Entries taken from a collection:

++++++++++

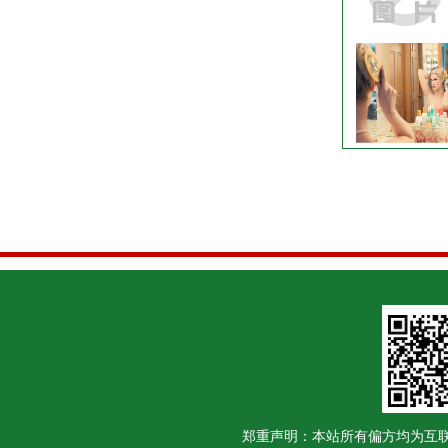
郑重声明：本站所有偏方均为互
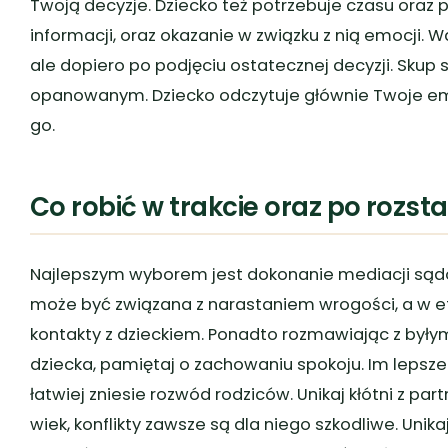
Twoją decyzje. Dziecko też potrzebuje czasu oraz 
informacji, oraz okazanie w związku z nią emocji. 
ale dopiero po podjęciu ostatecznej decyzji. Skup
opanowanym. Dziecko odczytuje głównie Twoje emo
go.
Co robić w trakcie oraz po rozst
Najlepszym wyborem jest dokonanie mediacji sądo
może być związana z narastaniem wrogości, a w 
kontakty z dzieckiem. Ponadto rozmawiając z by
dziecka, pamiętaj o zachowaniu spokoju. Im lepsze
łatwiej zniesie rozwód rodziców. Unikaj kłótni z pa
wiek, konflikty zawsze są dla niego szkodliwe. Uni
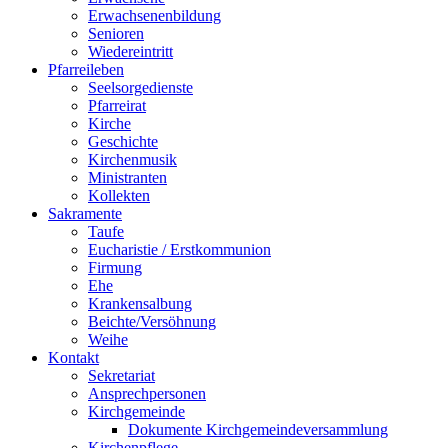
Erwachsenenbildung
Senioren
Wiedereintritt
Pfarreileben
Seelsorgedienste
Pfarreirat
Kirche
Geschichte
Kirchenmusik
Ministranten
Kollekten
Sakramente
Taufe
Eucharistie / Erstkommunion
Firmung
Ehe
Krankensalbung
Beichte/Versöhnung
Weihe
Kontakt
Sekretariat
Ansprechpersonen
Kirchgemeinde
Dokumente Kirchgemeindeversammlung
Kirchenpflege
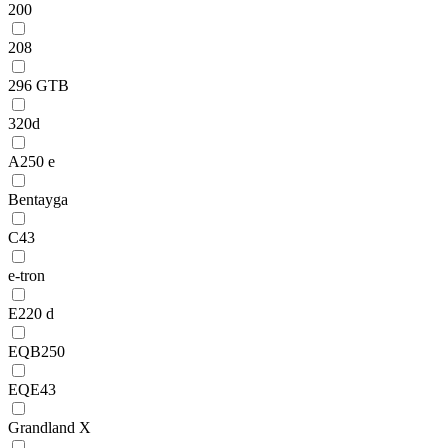
200
208
296 GTB
320d
A250 e
Bentayga
C43
e-tron
E220 d
EQB250
EQE43
Grandland X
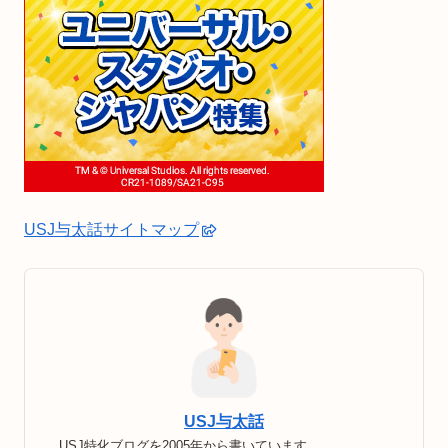
USJ与太話サイトマップ
USJ与太話
USJ特化ブログを2005年から書いています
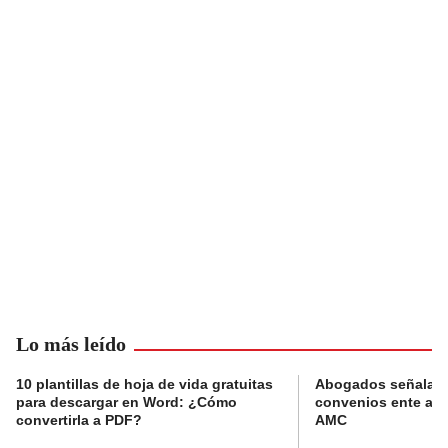
Lo más leído
10 plantillas de hoja de vida gratuitas
Abogados señalan 
para descargar en Word: ¿Cómo
convenios ente alc
convertirla a PDF?
AMC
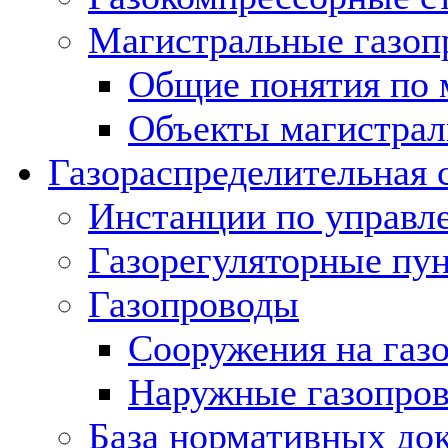
Магистральные газоп
Общие понятия по 
Объекты магистрал
Газораспределительная 
Инстанции по управл
Газорегуляторные пу
Газопроводы
Сооружения на газ
Наружные газопро
База нормативных до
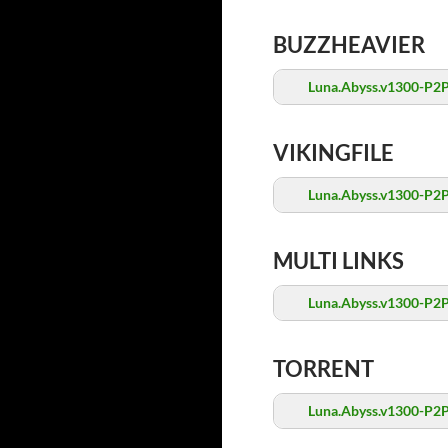
BUZZHEAVIER
Luna.Abyss.v1300-P2P
VIKINGFILE
Luna.Abyss.v1300-P2P
MULTI LINKS
Luna.Abyss.v1300-P2P
TORRENT
Luna.Abyss.v1300-P2P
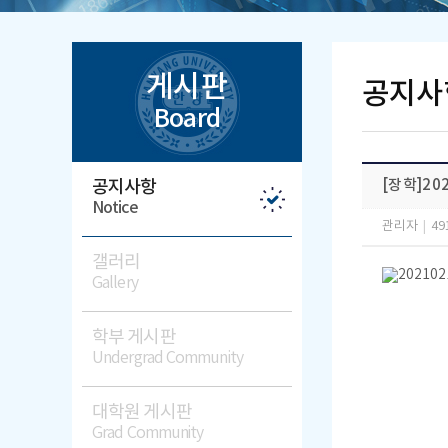
게시판
공지사
Board
공지사항
[장학]20
Notice
관리자
|
49
갤러리
Gallery
학부 게시판
Undergrad Community
대학원 게시판
Grad Community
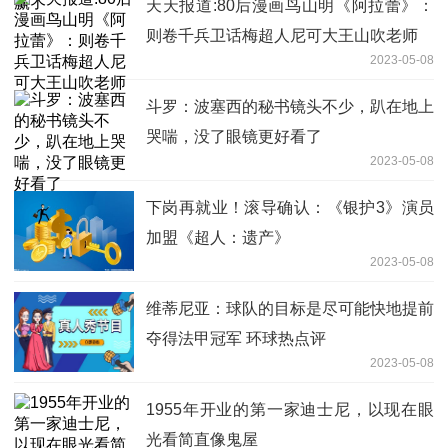
天天报道:80后漫画鸟山明《阿拉蕾》：
则卷千兵卫话梅超人尼可大王山吹老师
2023-05-08
斗罗：波塞西的秘书镜头不少，趴在地上
哭喘，没了眼镜更好看了
2023-05-08
下岗再就业！滚导确认：《银护3》演员
加盟《超人：遗产》
2023-05-08
维蒂尼亚：球队的目标是尽可能快地提前
夺得法甲冠军 环球热点评
2023-05-08
1955年开业的第一家迪士尼，以现在眼
光看简直像鬼屋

++++++++++

Job: Duplicate the text lines of every entry without any changes, and leave the pictures out of your answer.

Response:
郑重声明：本站所有偏方均为互
Twoją decyzje. Dziecko też potrzebuje czasu oraz 
informacji, oraz okazanie w związku z nią emocji. 
ale dopiero po podjęciu ostatecznej decyzji. Skup
opanowanym. Dziecko odczytuje głównie Twoje emo
go.
Co robić w trakcie oraz po rozst
Najlepszym wyborem jest dokonanie mediacji sądo
może być związana z narastaniem wrogości, a w 
kontakty z dzieckiem. Ponadto rozmawiając z by
dziecka, pamiętaj o zachowaniu spokoju. Im lepsze
łatwiej zniesie rozwód rodziców. Unikaj kłótni z pa
wiek, konflikty zawsze są dla niego szkodliwe. Uni
Erwachsenenbildung
Senioren
Wiedereintritt
Pfarreileben
Seelsorgedienste
Pfarreirat
Kirche
Geschichte
Kirchenmusik
Ministranten
Kollekten
Sakramente
Taufe
Eucharistie / Erstkommunion
Firmung
Ehe
Krankensalbung
Beichte/Versöhnung
Weihe
Kontakt
Sekretariat
Ansprechpersonen
Kirchgemeinde
Dokumente Kirchgemeindeversammlung
Kirchenpflege
200
208
296 GTB
320d
A250 e
Bentayga
C43
e-tron
E220 d
EQB250
EQE43
Grandland X
USJ与太話サイトマップ
USJ与太話
USJ特化ブログを2005年から書いています
Lo más leído
10 plantillas de hoja de vida gratuitas
Abogados señalan 
para descargar en Word: ¿Cómo
convenios ente alc
convertirla a PDF?
AMC
Магистральные газоп
Общие понятия по 
Объекты магистрал
Газораспределительная 
Инстанции по управл
Газорегуляторные пу
Газопроводы
Сооружения на газ
Наружные газопро
База нормативных до
BUZZHEAVIER
Luna.Abyss.v1300-P2P
VIKINGFILE
Luna.Abyss.v1300-P2P
MULTI LINKS
Luna.Abyss.v1300-P2P
TORRENT
Luna.Abyss.v1300-P2P
게시판
공지사
Board
공지사항
[장학]20
Notice
관리자
|
49
갤러리
Gallery
학부 게시판
Undergrad Community
대학원 게시판
Grad Community
天天报道:80后漫画鸟山明《阿拉蕾》：
则卷千兵卫话梅超人尼可大王山吹老师
2023-05-08
斗罗：波塞西的秘书镜头不少，趴在地上
哭喘，没了眼镜更好看了
2023-05-08
下岗再就业！滚导确认：《银护3》演员
加盟《超人：遗产》
2023-05-08
维蒂尼亚：球队的目标是尽可能快地提前
夺得法甲冠军 环球热点评
2023-05-08
1955年开业的第一家迪士尼，以现在眼
光看简直像鬼屋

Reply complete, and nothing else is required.